One of the online discount brokers that is getting a lot of attention right now is Betterment [3]. This site launched fairly recently, and the concept won the “Best of Show” at FinovateFall 2010. The overriding principle behind Betterment is simplicity.

For those who are interested in a “set it and forget it” approach to investing, Betterment is a solid choice, specializing in using low-cost ETFs to achieve diversity. Betterment will even automatically change your asset allocation [4].

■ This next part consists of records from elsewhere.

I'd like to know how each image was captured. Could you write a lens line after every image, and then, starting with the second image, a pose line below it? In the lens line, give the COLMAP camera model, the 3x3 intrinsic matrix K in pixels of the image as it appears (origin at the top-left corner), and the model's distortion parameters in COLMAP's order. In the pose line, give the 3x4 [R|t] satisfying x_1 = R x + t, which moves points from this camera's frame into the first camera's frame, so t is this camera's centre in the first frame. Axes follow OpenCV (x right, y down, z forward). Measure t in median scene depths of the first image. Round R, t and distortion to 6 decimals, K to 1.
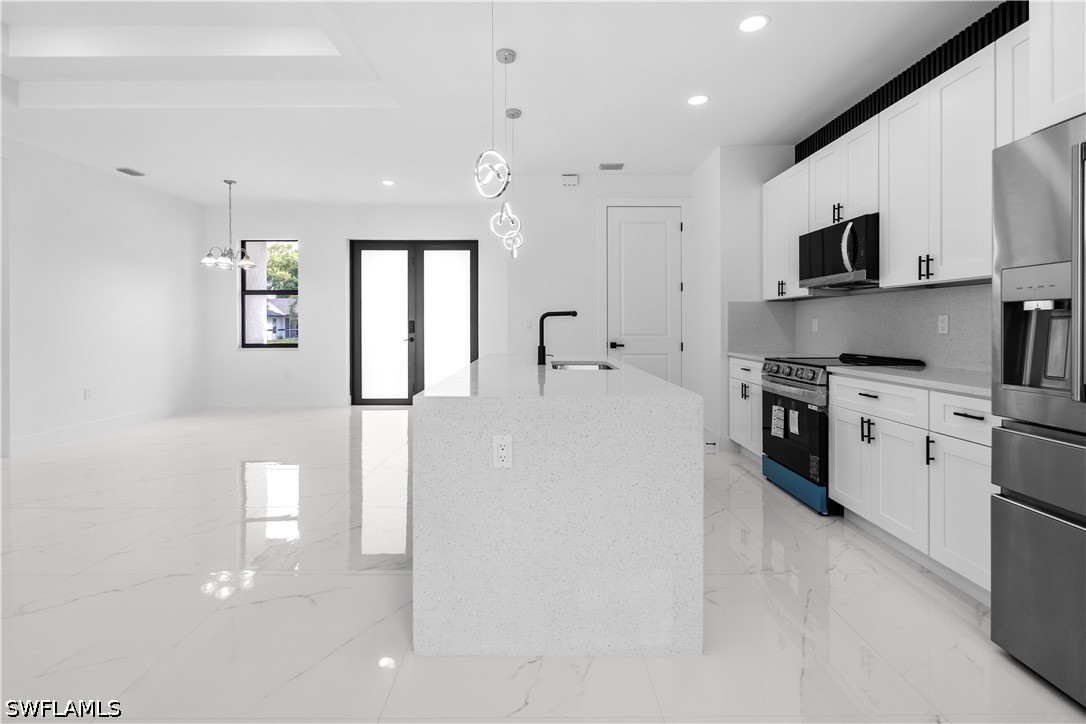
lens RADIAL K [[498.3, 0, 548.2], [0, 498.3, 325.6], [0, 0, 1]] dist [-0.000869, -0.000313]
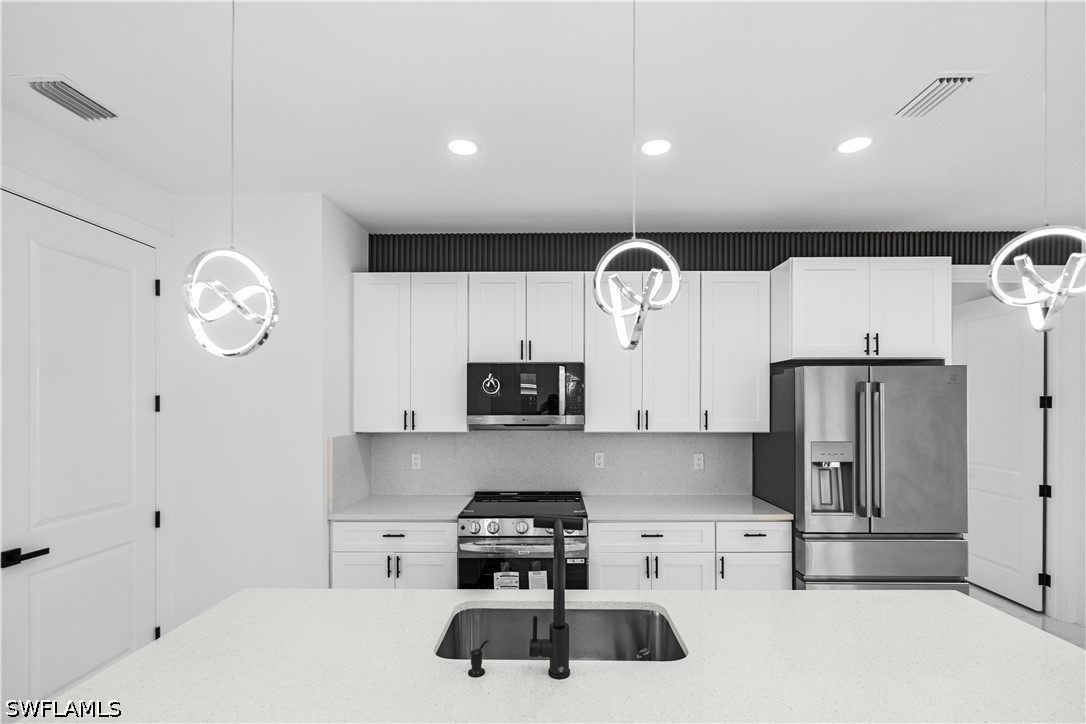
lens RADIAL K [[502.2, 0, 548.4], [0, 502.2, 398.6], [0, 0, 1]] dist [0.000232, 0.000197]
pose [[0.030206, 0.006679, 0.999521, -0.289498], [0.002268, 0.999975, -0.006750, -0.093771], [-0.999541, 0.002471, 0.030190, 0.693672]]
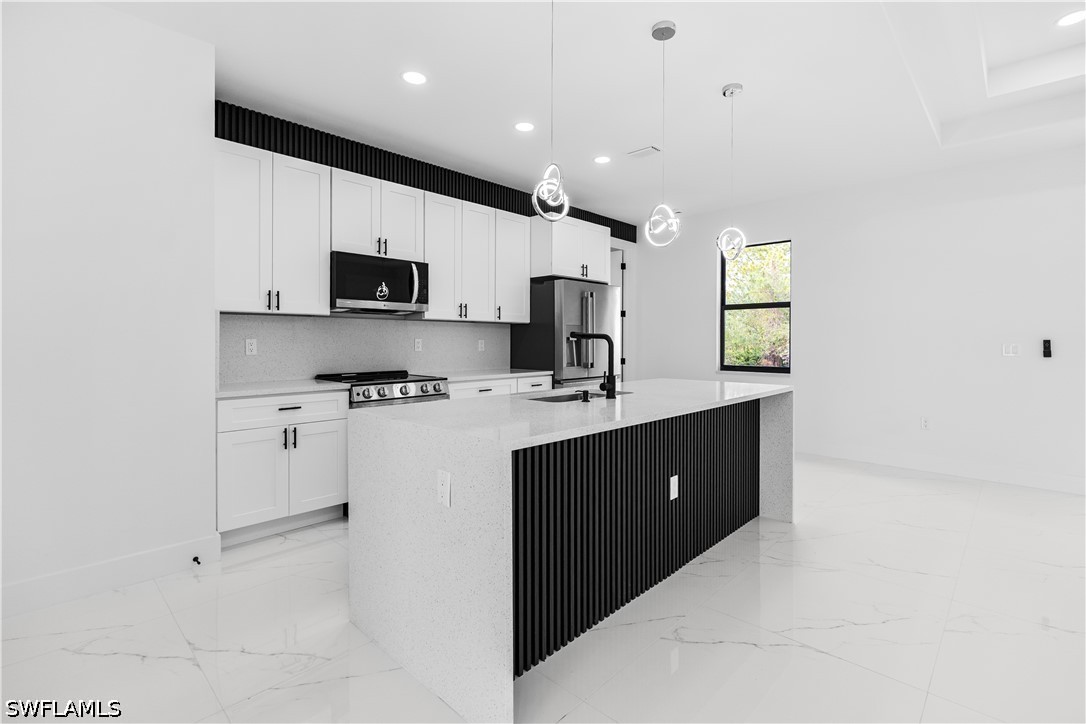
lens RADIAL K [[492.9, 0, 554.7], [0, 492.9, 338.9], [0, 0, 1]] dist [-0.001522, -0.000434]
pose [[-0.720142, 0.000395, 0.693827, -0.351887], [-0.001356, 0.999997, -0.001977, -0.011878], [-0.693826, -0.002365, -0.720139, 1.144196]]
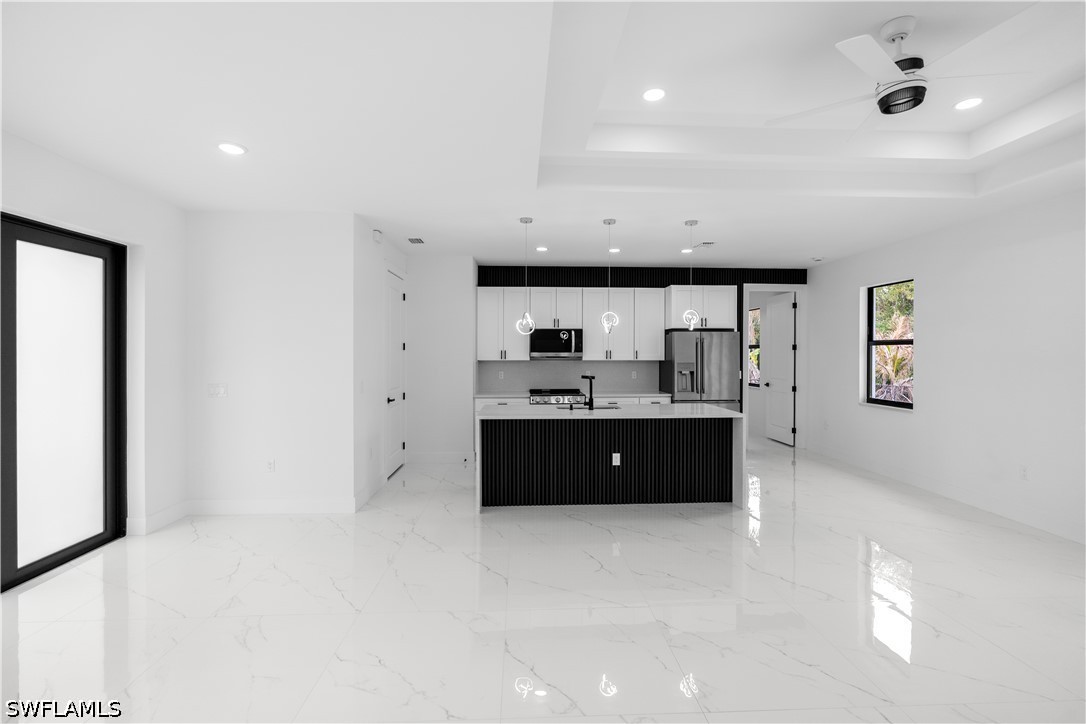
lens RADIAL K [[478.8, 0, 544.3], [0, 478.8, 352.5], [0, 0, 1]] dist [-0.000533, -0.000036]
pose [[-0.035069, -0.000708, 0.999385, -1.089246], [0.001715, 0.999998, 0.000769, -0.076492], [-0.999383, 0.001741, -0.035068, 0.839401]]
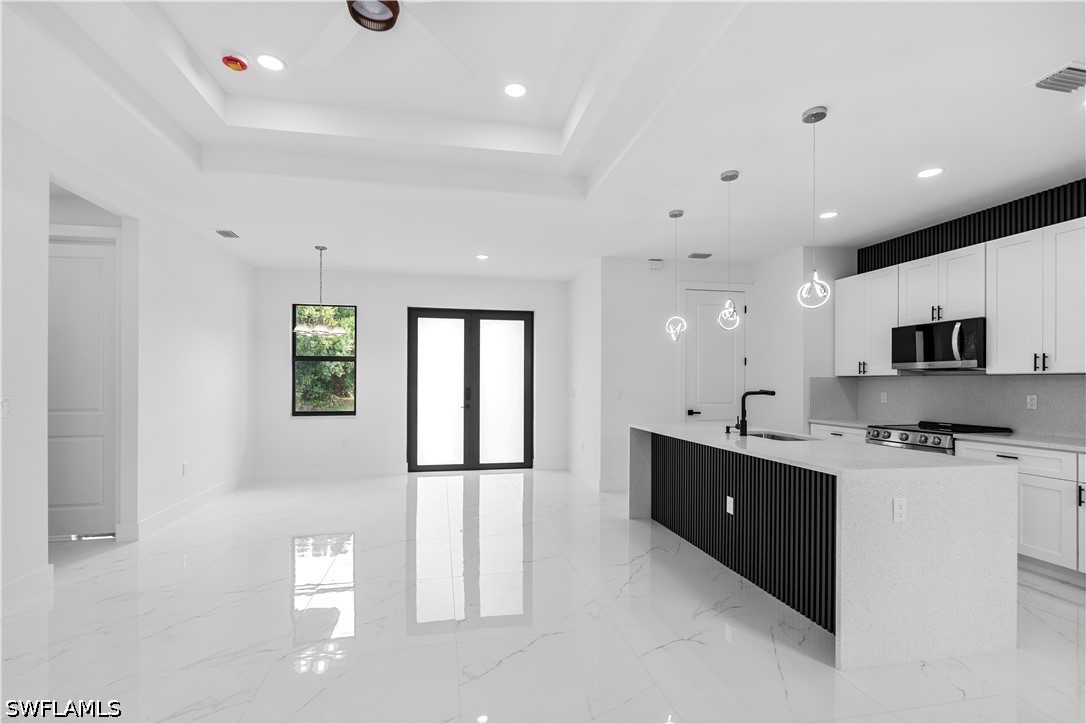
lens RADIAL K [[495.3, 0, 545.5], [0, 495.3, 383.2], [0, 0, 1]] dist [0.000600, 0.000233]
pose [[0.981637, 0.003158, 0.190732, -0.486237], [-0.003325, 0.999994, 0.000554, -0.031808], [-0.190730, -0.001178, 0.981642, -0.045030]]
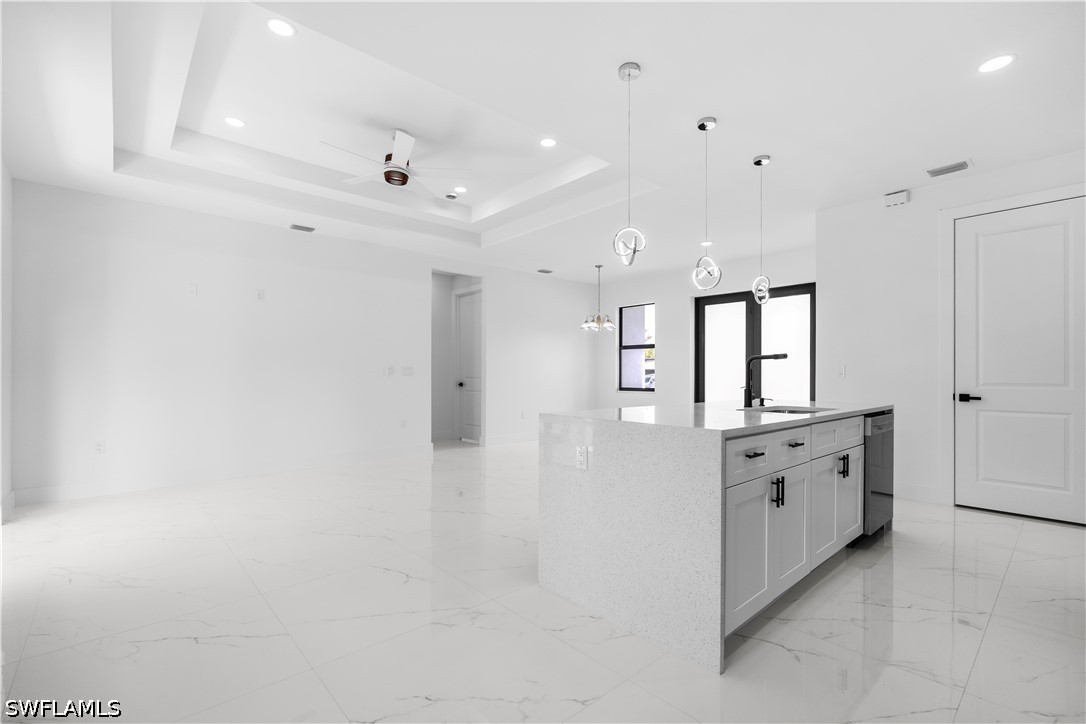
lens RADIAL K [[489.4, 0, 543.3], [0, 489.4, 376.1], [0, 0, 1]] dist [0.001217, 0.000361]
pose [[0.660479, 0.004698, -0.750830, 0.322805], [-0.006091, 0.999981, 0.000899, 0.011349], [0.750820, 0.003980, 0.660495, 0.012986]]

Here is a rundown of Betterment:

How Betterment Works

Betterment is very straightforward. Betterment is registered with the SEC, and it carries SIPC insurance [5]. Like many other online brokers, it’s fairly easy to sign up online and get started. As you sign up with Betterment, you will enter your basic personal information required by all investment accounts. Then, you answer a few questions that help determine your asset allocation.

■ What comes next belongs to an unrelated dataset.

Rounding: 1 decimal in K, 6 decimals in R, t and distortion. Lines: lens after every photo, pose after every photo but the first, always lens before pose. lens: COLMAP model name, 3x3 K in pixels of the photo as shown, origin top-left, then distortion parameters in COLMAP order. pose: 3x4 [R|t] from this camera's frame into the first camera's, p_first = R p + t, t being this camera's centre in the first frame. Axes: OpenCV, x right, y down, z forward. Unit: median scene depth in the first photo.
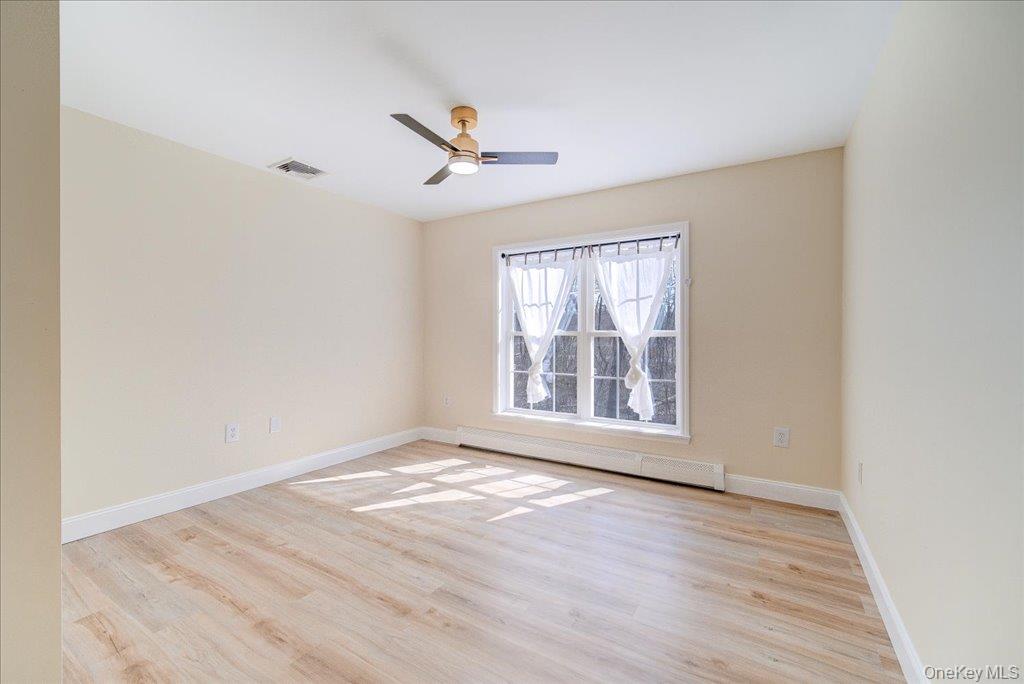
lens RADIAL K [[412.8, 0, 505.2], [0, 412.8, 344.2], [0, 0, 1]] dist [0.000147, -0.000706]
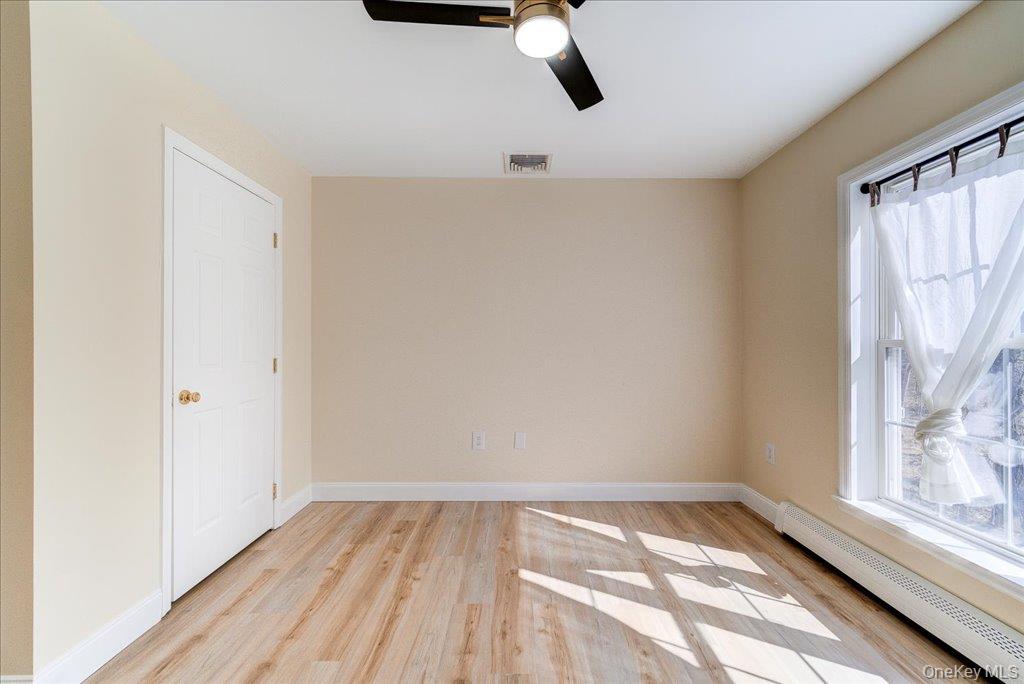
lens RADIAL K [[412.8, 0, 510.3], [0, 412.8, 348.3], [0, 0, 1]] dist [0.000147, -0.000706]
pose [[0.544184, 0.006400, -0.838941, 0.226392], [-0.016857, 0.999852, -0.003307, -0.013469], [0.838796, 0.015942, 0.544212, 0.463898]]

All of the investments available are ETFs. You decide how much money you want in stock ETFs, and how much in Treasury ETFs. Your stock ETFs are include those on the Dow, as well as value stocks, midcaps and even a total market ETF. The bond ETFs are iShares Barclays: SHY [6] and TIP [7].

Once your asset allocation is determined, and you fund your account, you can begin investing. There is no minimum to open, so that makes it easy to get started with what you have. It’s also possible to set up an automatic investment so that you are investing every month with money from your checking account or some other account.

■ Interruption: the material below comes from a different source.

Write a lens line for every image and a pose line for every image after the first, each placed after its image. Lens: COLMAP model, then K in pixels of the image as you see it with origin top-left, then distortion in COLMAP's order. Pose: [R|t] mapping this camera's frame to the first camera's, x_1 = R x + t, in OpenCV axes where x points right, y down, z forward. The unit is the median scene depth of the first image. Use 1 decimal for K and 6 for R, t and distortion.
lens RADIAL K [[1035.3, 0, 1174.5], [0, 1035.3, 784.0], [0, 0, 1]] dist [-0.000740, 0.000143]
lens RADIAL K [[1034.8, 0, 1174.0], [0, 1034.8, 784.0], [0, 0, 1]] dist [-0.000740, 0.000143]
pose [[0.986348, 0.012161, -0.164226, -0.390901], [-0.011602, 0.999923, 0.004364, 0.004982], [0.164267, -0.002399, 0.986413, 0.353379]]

Every three months, Betterment will re-allocate your portfolio. Your holdings will be assessed, and then re-balanced, depending on your previous specifications. Additionally, if your allocations drift more than 5% — even if the three-month mark hasn’t been reached — Betterment will automatically re-allocate. You can change your desired asset allocation as your goals change. Additionally, your investments change as you adjust your goal settings. Betterment takes care of all of it.

Instead of charging per-trade fees, Betterment charges fees based on your yearly account balance. The fee is pro-rated, and ranges from 0.15% to 0.35%. You will be charged the higher fee if you have a low account balance. The starter account with a $0 beginning balance and $100/month minimum deposit costs 0.35% a year. Once you hit an account balance of $10,000, your fee drops to 0.25%. You pay the 0.15% fee if your account balance is $100,000. Plus, once you reach $100,000, you have access to customized portfolio options.

Downside to Betterment: Limited Options

Betterment really is for the investor who is mostly hands off. There aren’t very many investment options. You can’t invest in individual stocks or mutual funds. There aren’t many bond options to choose from. For the hands-on, frequent trader, Betterment probably isn’t the right product.

Additionally, you have to be willing to trust Betterment to re-allocate your holdings appropriately in some cases. Customizing your portfolio, at least at first, isn’t really an option. If you are looking for a full-service online broker [8] offering a variety of options, Betterment is not for you. However, if you want a simple account that allows you to pretty much put things on automatic, Betterment can be an attractive option.

Have you used Betterment? What do you think?